Publié à Montréal de mars 1902 à avril 1909, ce « journal » littéraire bimensuel, qui a pour sous-titre Gazette canadienne de la famille, concrétise le rêve le plus cher de Robertine Barry, alias « Françoise », l'une des premières femmes canadiennes-françaises à faire activement du journalisme.

Pendant neuf ans, de 1891 à 1899, elle a en effet travaillé comme journaliste pour le quotidien La Patrie. En outre, elle a publié un recueil de nouvelles, Fleurs champêtres, ainsi que Chroniques du lundi, un choix d'articles parus dans La Patrie de 1891 à 1895. Les membres de l'École littéraire de Montréal la placent alors parmi les « principaux littérateurs canadiens ».

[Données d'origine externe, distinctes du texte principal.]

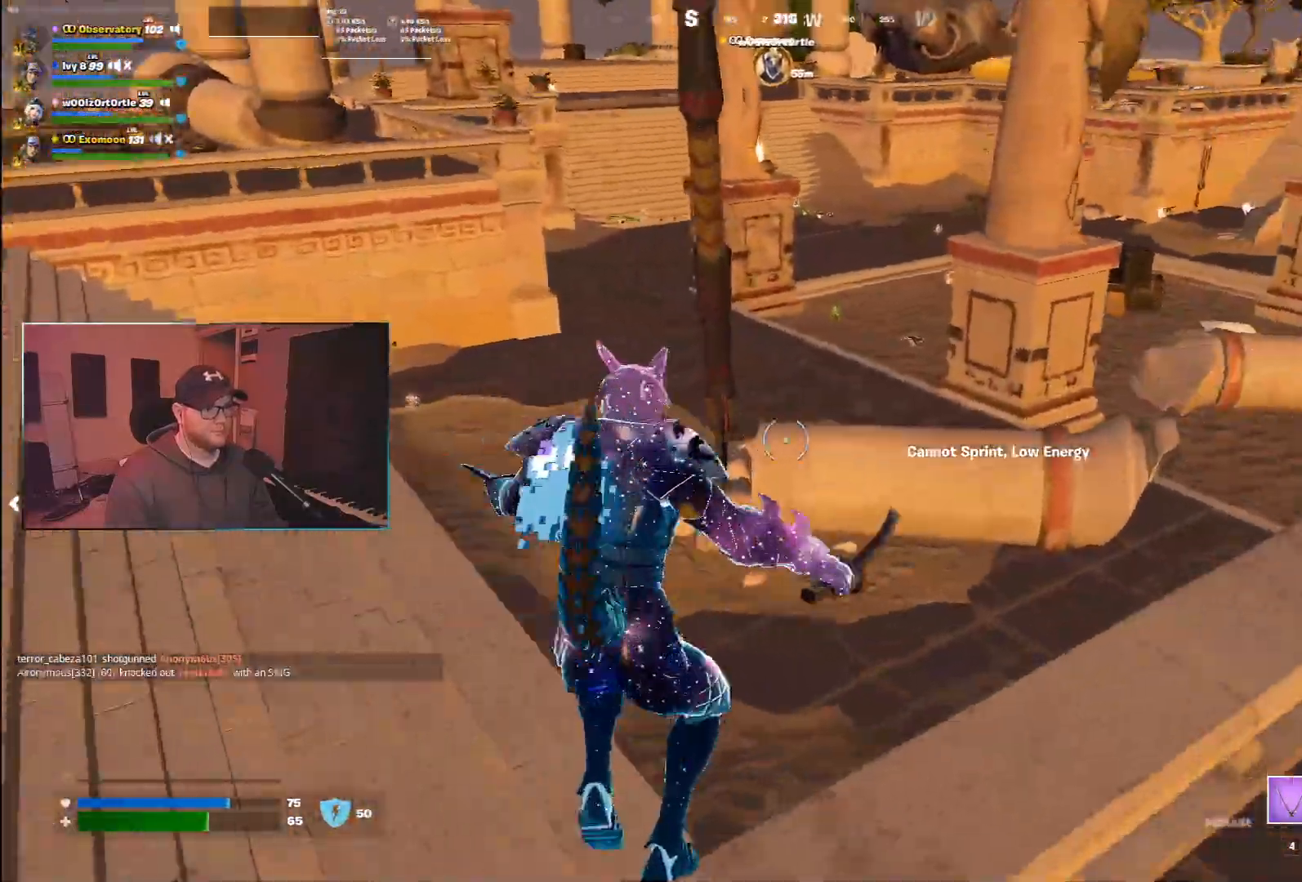
{"keys": ["ctrl", "w"], "mouse": [], "events": []}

La fondation du Journal de Françoise représente un moment fort de sa trajectoire. Elle y consolide un capital social déjà considérable et y exerce une autorité absolue à titre de directrice, de rédactrice, de propriétaire et d'administratrice.

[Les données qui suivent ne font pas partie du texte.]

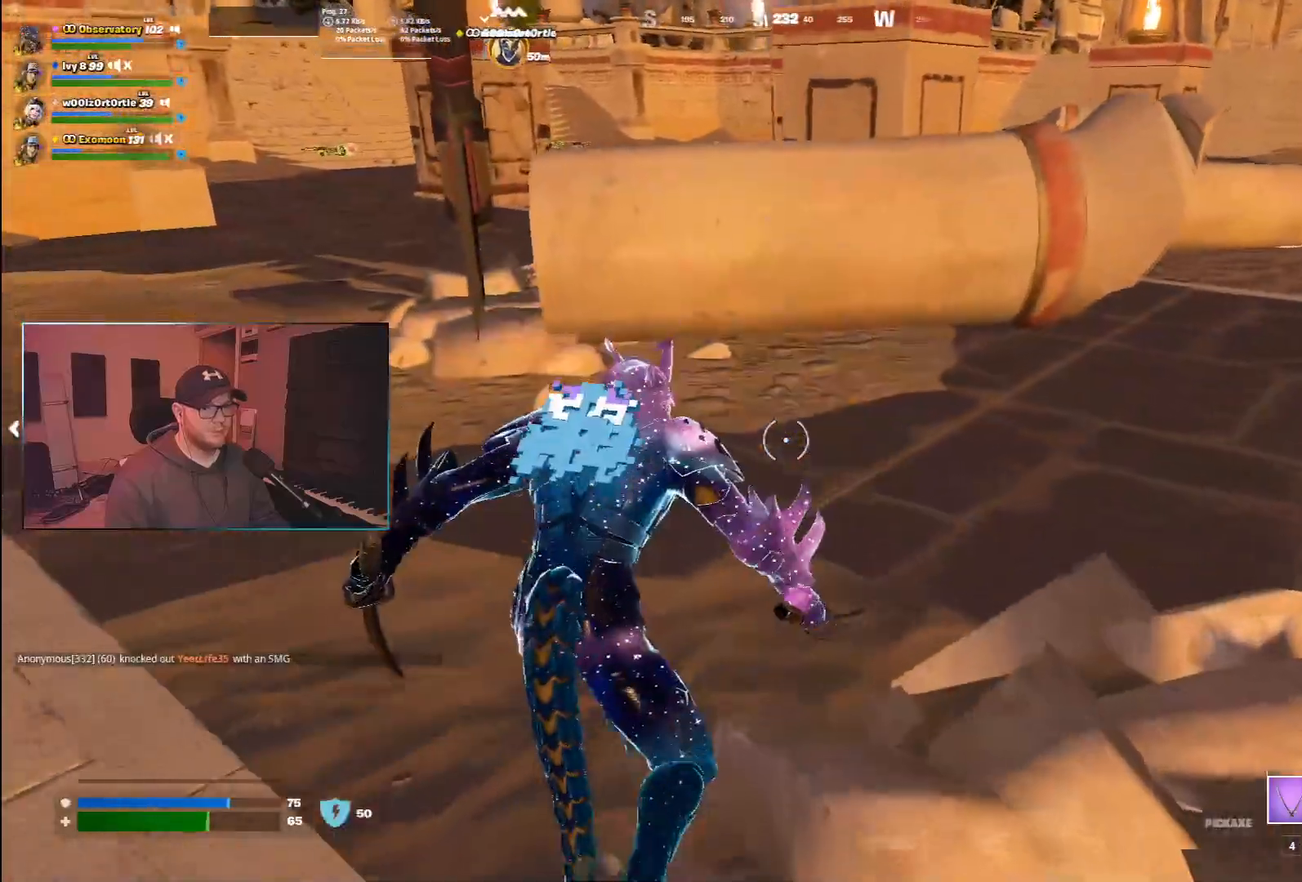
{"keys": ["w"], "mouse": [], "events": [[200, "ctrl", "up"]]}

Ce bimensuel constitue un objet protéiforme donnant à lire un corpus de tonalités et de contenus variables, qui va du texte argumentatif sur des sujets d'actualité aux conseils pratiques pour la ménagère, en passant par les genres littéraires canoniques.

Dans son périodique, Françoise fait preuve d'une audace et d'une modernité absentes des oeuvres publiées sous forme de livres par les femmes au Canada français - des travaux qui sont caractérisés par leur conformité à la doxa. Son discours dissident se trouve dans les textes argumentatifs (éditoriaux, billets, comptes rendus d'ouvrages ou d'événements ponctuels) et les rubriques récurrentes (« À travers les livres », « Bibliographie », « Bloc-notes », « Le coin de Fanchette »); il surgit également là où on ne l'attend pas : phrases glissées dans des communiqués apparemment neutres de prime abord, ou dans de brèves présentations d'articles. Cette variété formelle rend difficile la quantification en pourcentage du discours de cette nature, mais elle lui donne une présence significative.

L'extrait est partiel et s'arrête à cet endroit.